La surprise et la nouveauté avaient favorisé un esprit solidaire et uni au printemps. Mais cet esprit a peu à peu glissé, emporté par une nouvelle normalité bancale issue d’une part de la gestion malhonnête et à courte vue de la pandémie par les autorités, d’autre part d’une confusion informationnelle dont beaucoup d’éléments visent au fond à justifier un même message : vouloir vivre sans tenir compte des autres, vouloir consommer et voyager comme avant et que les faibles se résignent à leur sort avec philosophie. Le même genre de “business as usual” que celui qui nourrit l’inaction climatique et sociale.

Deux repères : le principe de précaution et l’entraide

Ces mécanismes de pensée nourrissant la barbarie individualiste pourraient presque nous faire oublier que nous sommes une espèce sociale qui a survécu à nombre de dangers pendant des milliers d’années.

Cela aurait été impossible si nos ancêtres n’avaient pas profondément intégré deux choses fondamentales :

  • Le principe de précaution, notamment vis-à-vis des événements extrêmes et des risques multiplicatifs : tel danger peut occasionner des dommages irréversibles si je m’y expose, et/ou affecter ma communauté en cascade incontrôlable, je ne vais prendre aucun risque avant d’en savoir plus.
  • L’entraide, découlant d’une compréhension intuitive de l’interdépendance (les conditions de ma vie sont d’autant meilleures et plus stables que celles des autres le sont) et des propriétés émergentes (un groupe humain est capable de plus grandes réalisations que ne le serait la somme des individus qui le composent).

Sortie des énergies fossiles, refus de la hiérarchisation des vies, stratégie proactive de suppression virale, construction collective par le bas, tout cela découle de ces deux principes intemporels.

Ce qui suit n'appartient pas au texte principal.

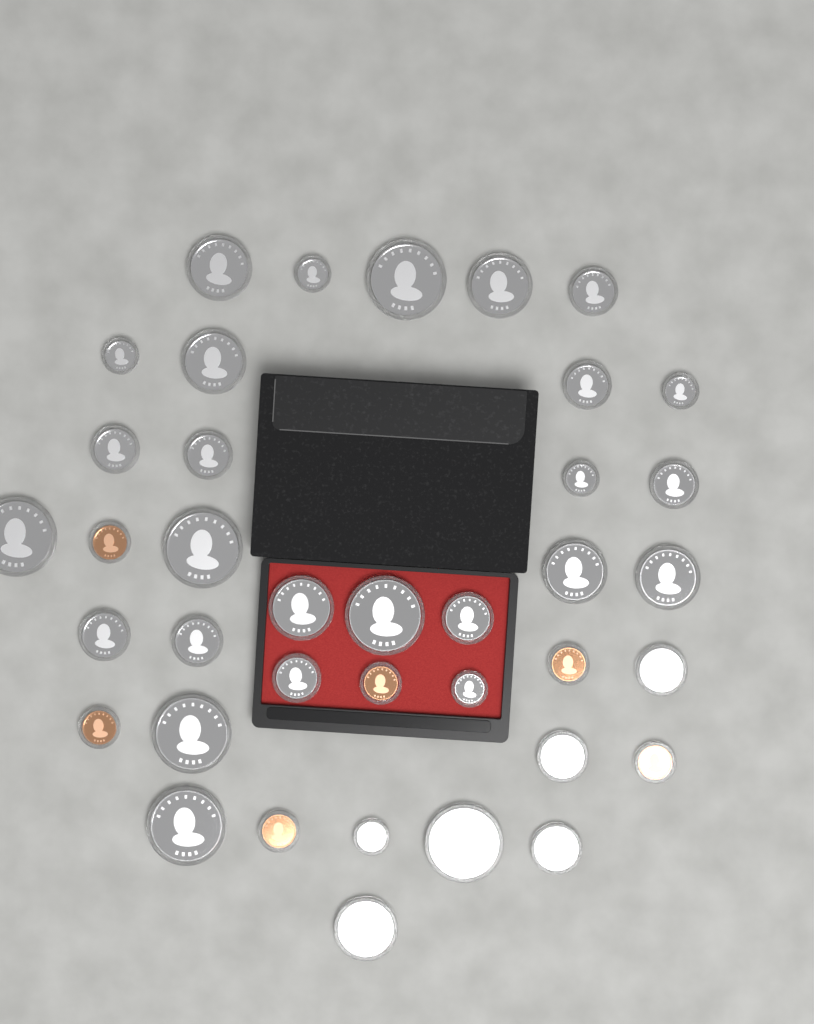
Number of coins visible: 38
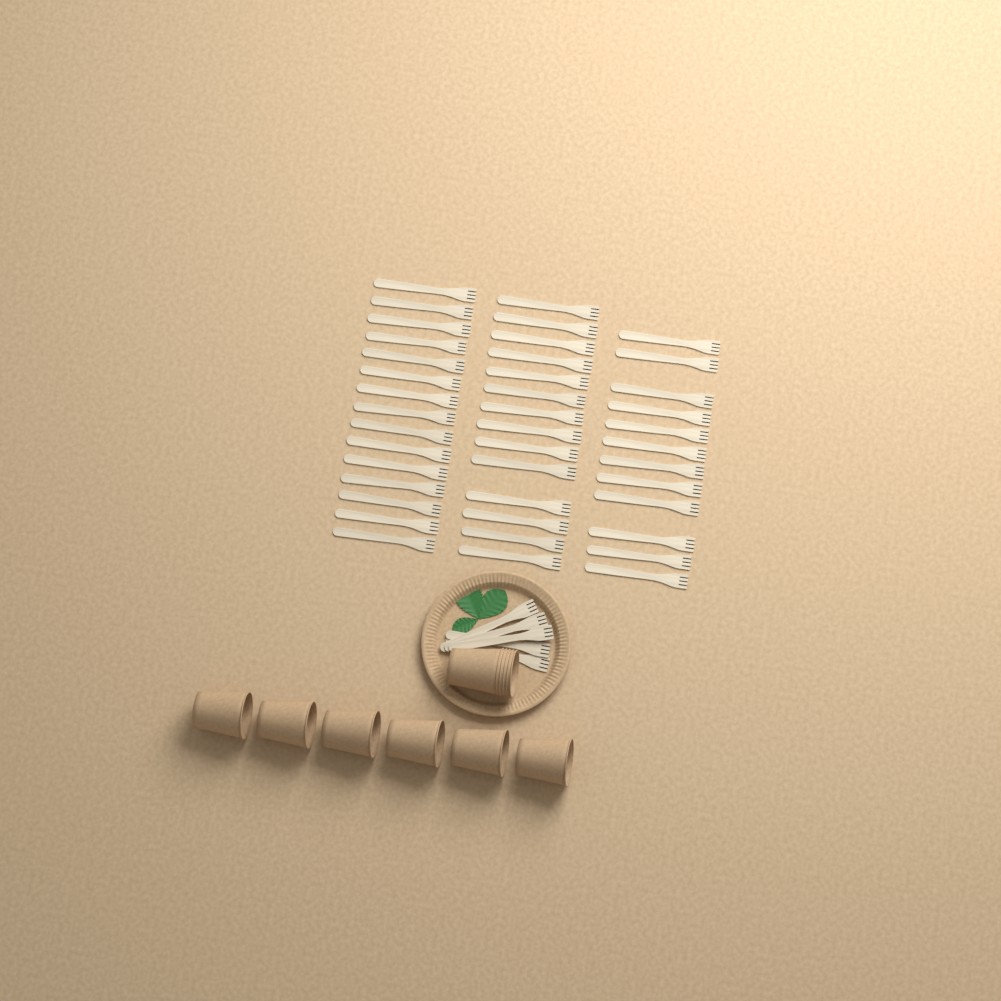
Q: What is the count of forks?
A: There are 46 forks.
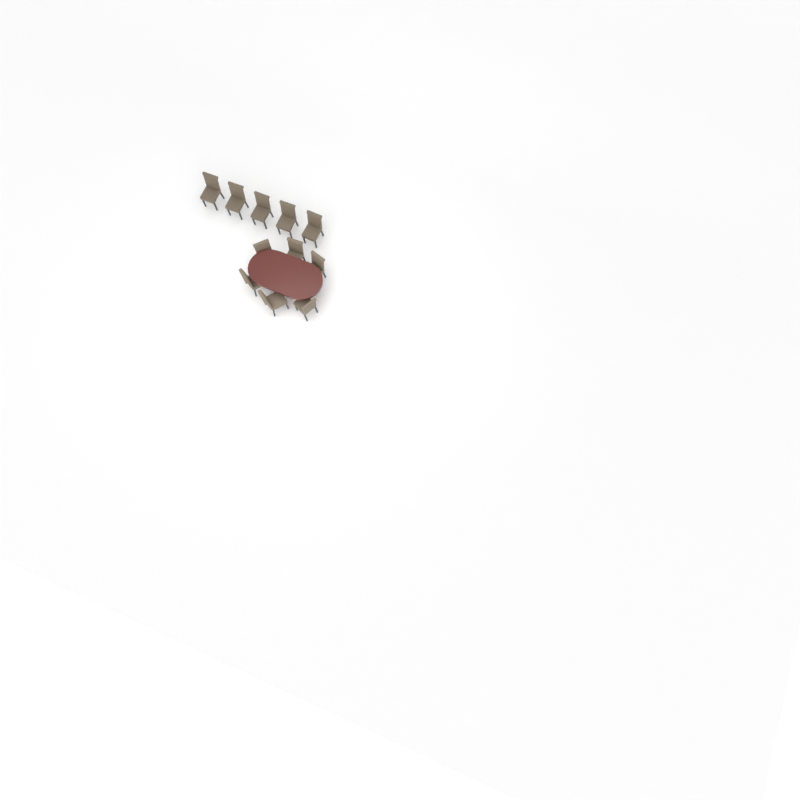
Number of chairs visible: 11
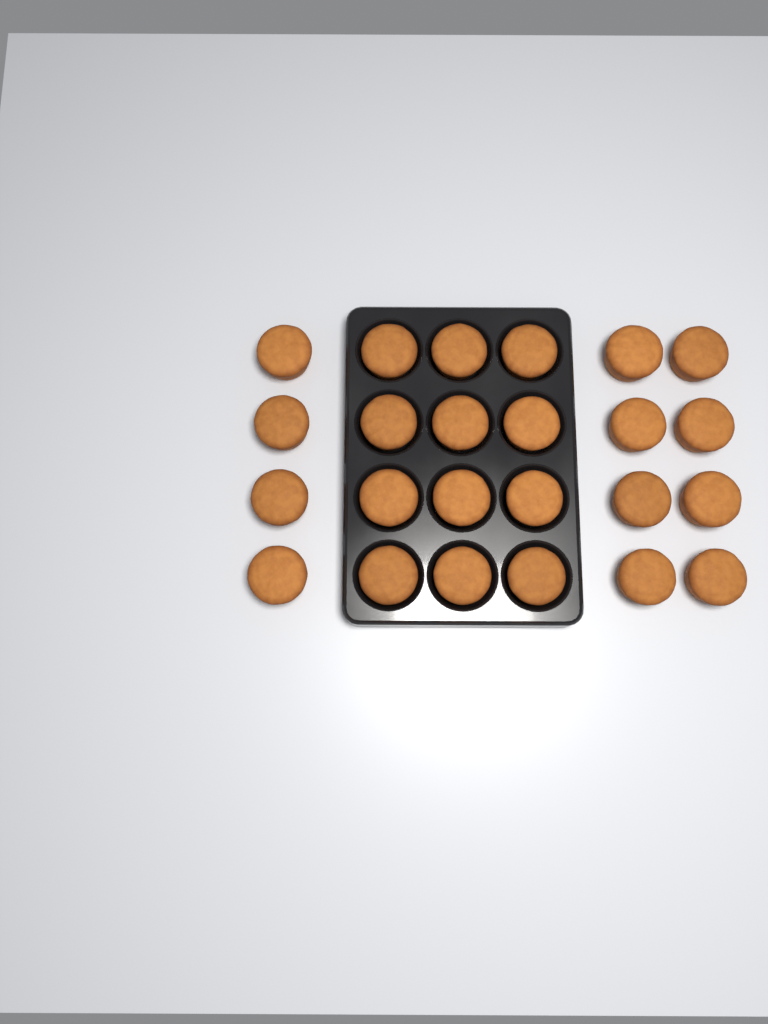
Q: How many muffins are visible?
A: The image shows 24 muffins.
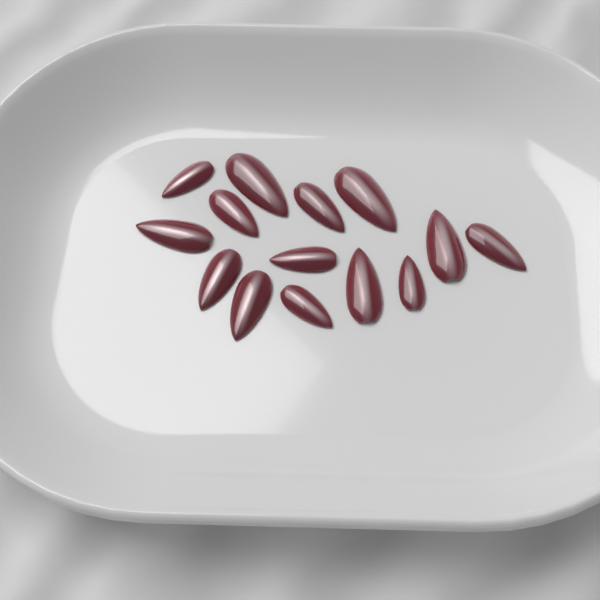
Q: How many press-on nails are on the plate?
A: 14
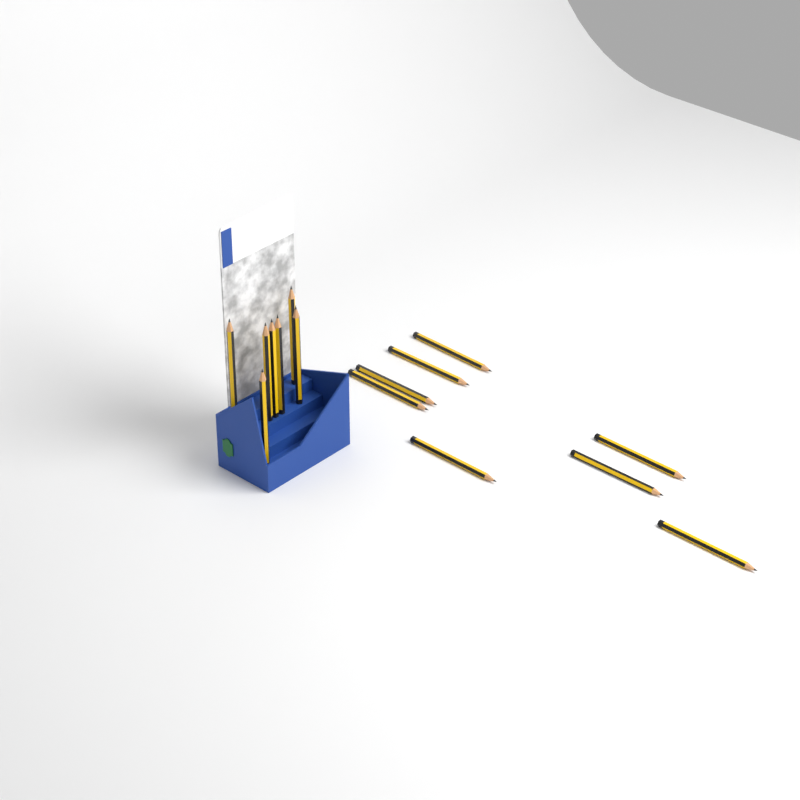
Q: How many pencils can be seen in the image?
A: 15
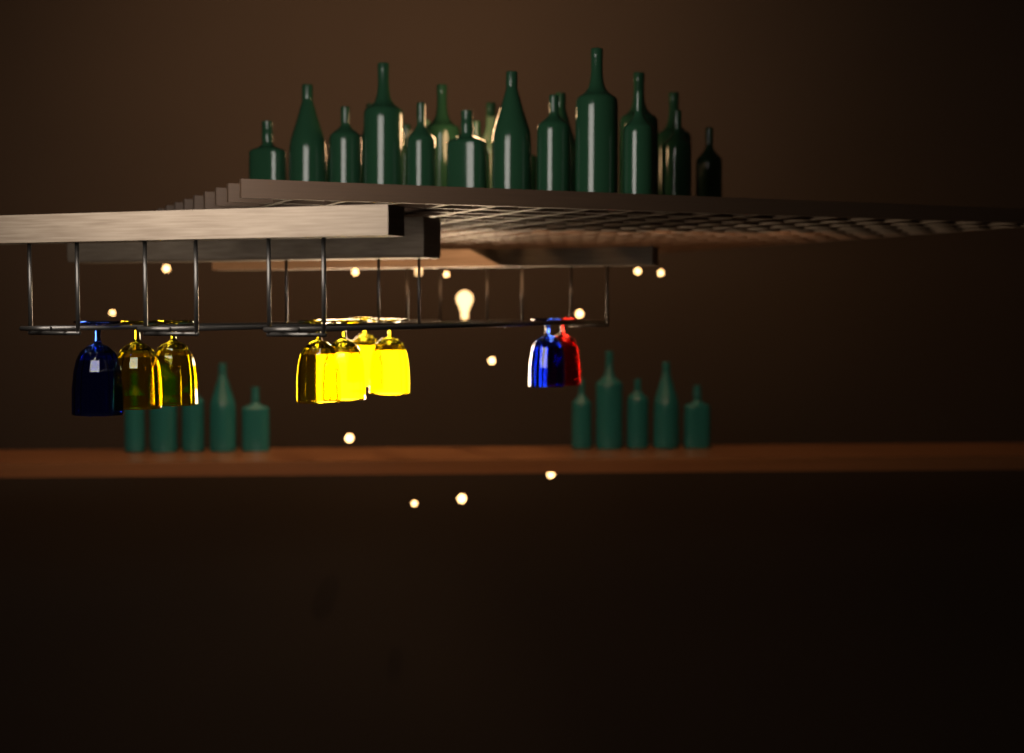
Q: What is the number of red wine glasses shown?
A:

Ces mêmes principes nous aident à reprendre pied dans ce monde devenant plus instable et imprévisible, où d’autres pandémies nous attendent parmi les effets collatéraux du changement climatique et où nous avons à cultiver et à défendre les conditions de nos vies et de celles de nos descendants.

Ni plus –c’est ce que l’humanité a fait pendant des millénaires–, ni moins –car ce que nous savons aujourd’hui nous en impose la responsabilité vis-à-vis de nos descendants.